**STATED TASK:**
Below is a set of records; restate each one word for word.

─── RECORD EXTRACTS ───

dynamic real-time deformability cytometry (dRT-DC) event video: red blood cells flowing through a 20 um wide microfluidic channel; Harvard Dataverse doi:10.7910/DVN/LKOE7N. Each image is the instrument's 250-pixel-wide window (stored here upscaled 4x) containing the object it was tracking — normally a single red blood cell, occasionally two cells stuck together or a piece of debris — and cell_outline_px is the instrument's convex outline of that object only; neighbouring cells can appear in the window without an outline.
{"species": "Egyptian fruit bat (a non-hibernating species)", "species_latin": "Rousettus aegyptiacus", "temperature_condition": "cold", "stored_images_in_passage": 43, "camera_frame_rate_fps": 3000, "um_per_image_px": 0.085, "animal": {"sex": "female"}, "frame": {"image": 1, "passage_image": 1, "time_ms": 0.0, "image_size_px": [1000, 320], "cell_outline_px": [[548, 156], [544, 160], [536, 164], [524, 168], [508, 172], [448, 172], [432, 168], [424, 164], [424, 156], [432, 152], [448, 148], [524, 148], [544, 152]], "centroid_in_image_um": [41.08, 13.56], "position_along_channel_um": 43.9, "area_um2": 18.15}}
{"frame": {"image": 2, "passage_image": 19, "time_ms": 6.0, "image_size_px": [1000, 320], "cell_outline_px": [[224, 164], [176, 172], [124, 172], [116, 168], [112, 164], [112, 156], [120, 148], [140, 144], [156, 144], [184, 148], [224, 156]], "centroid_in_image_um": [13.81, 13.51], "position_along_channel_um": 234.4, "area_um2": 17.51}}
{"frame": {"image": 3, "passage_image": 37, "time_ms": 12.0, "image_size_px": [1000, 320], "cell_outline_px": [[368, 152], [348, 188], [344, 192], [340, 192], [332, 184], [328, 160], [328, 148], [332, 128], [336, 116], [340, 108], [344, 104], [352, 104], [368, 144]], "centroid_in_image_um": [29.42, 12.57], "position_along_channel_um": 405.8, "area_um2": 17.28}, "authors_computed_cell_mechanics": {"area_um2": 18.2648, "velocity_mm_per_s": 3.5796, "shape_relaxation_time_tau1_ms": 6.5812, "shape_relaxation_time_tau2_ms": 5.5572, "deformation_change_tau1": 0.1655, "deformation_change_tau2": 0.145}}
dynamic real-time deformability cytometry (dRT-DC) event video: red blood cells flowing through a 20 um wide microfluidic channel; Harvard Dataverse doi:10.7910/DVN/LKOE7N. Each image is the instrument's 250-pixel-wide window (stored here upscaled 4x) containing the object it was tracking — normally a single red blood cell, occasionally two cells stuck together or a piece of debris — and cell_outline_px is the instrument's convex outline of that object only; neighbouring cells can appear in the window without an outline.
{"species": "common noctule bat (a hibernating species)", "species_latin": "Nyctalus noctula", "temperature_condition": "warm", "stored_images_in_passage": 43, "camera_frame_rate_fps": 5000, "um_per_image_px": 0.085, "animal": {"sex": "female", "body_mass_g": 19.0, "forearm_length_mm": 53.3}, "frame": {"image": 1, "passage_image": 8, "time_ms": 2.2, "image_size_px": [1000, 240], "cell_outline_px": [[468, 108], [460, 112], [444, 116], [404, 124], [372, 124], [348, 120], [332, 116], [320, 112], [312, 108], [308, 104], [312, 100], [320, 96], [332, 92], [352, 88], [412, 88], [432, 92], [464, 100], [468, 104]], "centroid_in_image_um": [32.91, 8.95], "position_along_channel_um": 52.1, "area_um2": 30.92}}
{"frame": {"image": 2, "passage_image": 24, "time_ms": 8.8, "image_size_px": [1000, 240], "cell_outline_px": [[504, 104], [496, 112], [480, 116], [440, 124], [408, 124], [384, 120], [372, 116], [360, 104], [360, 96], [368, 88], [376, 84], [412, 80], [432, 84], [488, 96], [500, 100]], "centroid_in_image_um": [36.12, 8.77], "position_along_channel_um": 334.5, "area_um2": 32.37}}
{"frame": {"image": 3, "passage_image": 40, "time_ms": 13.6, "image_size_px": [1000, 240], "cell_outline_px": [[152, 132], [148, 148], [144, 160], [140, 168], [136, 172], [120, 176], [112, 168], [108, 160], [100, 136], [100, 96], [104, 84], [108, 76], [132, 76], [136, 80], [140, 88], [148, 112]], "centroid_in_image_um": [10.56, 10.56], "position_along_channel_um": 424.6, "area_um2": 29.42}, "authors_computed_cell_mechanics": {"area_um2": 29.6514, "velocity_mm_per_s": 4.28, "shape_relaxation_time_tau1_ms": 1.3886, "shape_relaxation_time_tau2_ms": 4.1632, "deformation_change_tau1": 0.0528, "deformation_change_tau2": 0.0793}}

───

**WORKED SOLUTION:**
dynamic real-time deformability cytometry (dRT-DC) event video: red blood cells flowing through a 20 um wide microfluidic channel; Harvard Dataverse doi:10.7910/DVN/LKOE7N. Each image is the instrument's 250-pixel-wide window (stored here upscaled 4x) containing the object it was tracking — normally a single red blood cell, occasionally two cells stuck together or a piece of debris — and cell_outline_px is the instrument's convex outline of that object only; neighbouring cells can appear in the window without an outline.
{"species": "Egyptian fruit bat (a non-hibernating species)", "species_latin": "Rousettus aegyptiacus", "temperature_condition": "cold", "stored_images_in_passage": 43, "camera_frame_rate_fps": 3000, "um_per_image_px": 0.085, "animal": {"sex": "female"}, "frame": {"image": 1, "passage_image": 1, "time_ms": 0.0, "image_size_px": [1000, 320], "cell_outline_px": [[548, 156], [544, 160], [536, 164], [524, 168], [508, 172], [448, 172], [432, 168], [424, 164], [424, 156], [432, 152], [448, 148], [524, 148], [544, 152]], "centroid_in_image_um": [41.08, 13.56], "position_along_channel_um": 43.9, "area_um2": 18.15}}
{"frame": {"image": 2, "passage_image": 19, "time_ms": 6.0, "image_size_px": [1000, 320], "cell_outline_px": [[224, 164], [176, 172], [124, 172], [116, 168], [112, 164], [112, 156], [120, 148], [140, 144], [156, 144], [184, 148], [224, 156]], "centroid_in_image_um": [13.81, 13.51], "position_along_channel_um": 234.4, "area_um2": 17.51}}
{"frame": {"image": 3, "passage_image": 37, "time_ms": 12.0, "image_size_px": [1000, 320], "cell_outline_px": [[368, 152], [348, 188], [344, 192], [340, 192], [332, 184], [328, 160], [328, 148], [332, 128], [336, 116], [340, 108], [344, 104], [352, 104], [368, 144]], "centroid_in_image_um": [29.42, 12.57], "position_along_channel_um": 405.8, "area_um2": 17.28}, "authors_computed_cell_mechanics": {"area_um2": 18.2648, "velocity_mm_per_s": 3.5796, "shape_relaxation_time_tau1_ms": 6.5812, "shape_relaxation_time_tau2_ms": 5.5572, "deformation_change_tau1": 0.1655, "deformation_change_tau2": 0.145}}
dynamic real-time deformability cytometry (dRT-DC) event video: red blood cells flowing through a 20 um wide microfluidic channel; Harvard Dataverse doi:10.7910/DVN/LKOE7N. Each image is the instrument's 250-pixel-wide window (stored here upscaled 4x) containing the object it was tracking — normally a single red blood cell, occasionally two cells stuck together or a piece of debris — and cell_outline_px is the instrument's convex outline of that object only; neighbouring cells can appear in the window without an outline.
{"species": "common noctule bat (a hibernating species)", "species_latin": "Nyctalus noctula", "temperature_condition": "warm", "stored_images_in_passage": 43, "camera_frame_rate_fps": 5000, "um_per_image_px": 0.085, "animal": {"sex": "female", "body_mass_g": 19.0, "forearm_length_mm": 53.3}, "frame": {"image": 1, "passage_image": 8, "time_ms": 2.2, "image_size_px": [1000, 240], "cell_outline_px": [[468, 108], [460, 112], [444, 116], [404, 124], [372, 124], [348, 120], [332, 116], [320, 112], [312, 108], [308, 104], [312, 100], [320, 96], [332, 92], [352, 88], [412, 88], [432, 92], [464, 100], [468, 104]], "centroid_in_image_um": [32.91, 8.95], "position_along_channel_um": 52.1, "area_um2": 30.92}}
{"frame": {"image": 2, "passage_image": 24, "time_ms": 8.8, "image_size_px": [1000, 240], "cell_outline_px": [[504, 104], [496, 112], [480, 116], [440, 124], [408, 124], [384, 120], [372, 116], [360, 104], [360, 96], [368, 88], [376, 84], [412, 80], [432, 84], [488, 96], [500, 100]], "centroid_in_image_um": [36.12, 8.77], "position_along_channel_um": 334.5, "area_um2": 32.37}}
{"frame": {"image": 3, "passage_image": 40, "time_ms": 13.6, "image_size_px": [1000, 240], "cell_outline_px": [[152, 132], [148, 148], [144, 160], [140, 168], [136, 172], [120, 176], [112, 168], [108, 160], [100, 136], [100, 96], [104, 84], [108, 76], [132, 76], [136, 80], [140, 88], [148, 112]], "centroid_in_image_um": [10.56, 10.56], "position_along_channel_um": 424.6, "area_um2": 29.42}, "authors_computed_cell_mechanics": {"area_um2": 29.6514, "velocity_mm_per_s": 4.28, "shape_relaxation_time_tau1_ms": 1.3886, "shape_relaxation_time_tau2_ms": 4.1632, "deformation_change_tau1": 0.0528, "deformation_change_tau2": 0.0793}}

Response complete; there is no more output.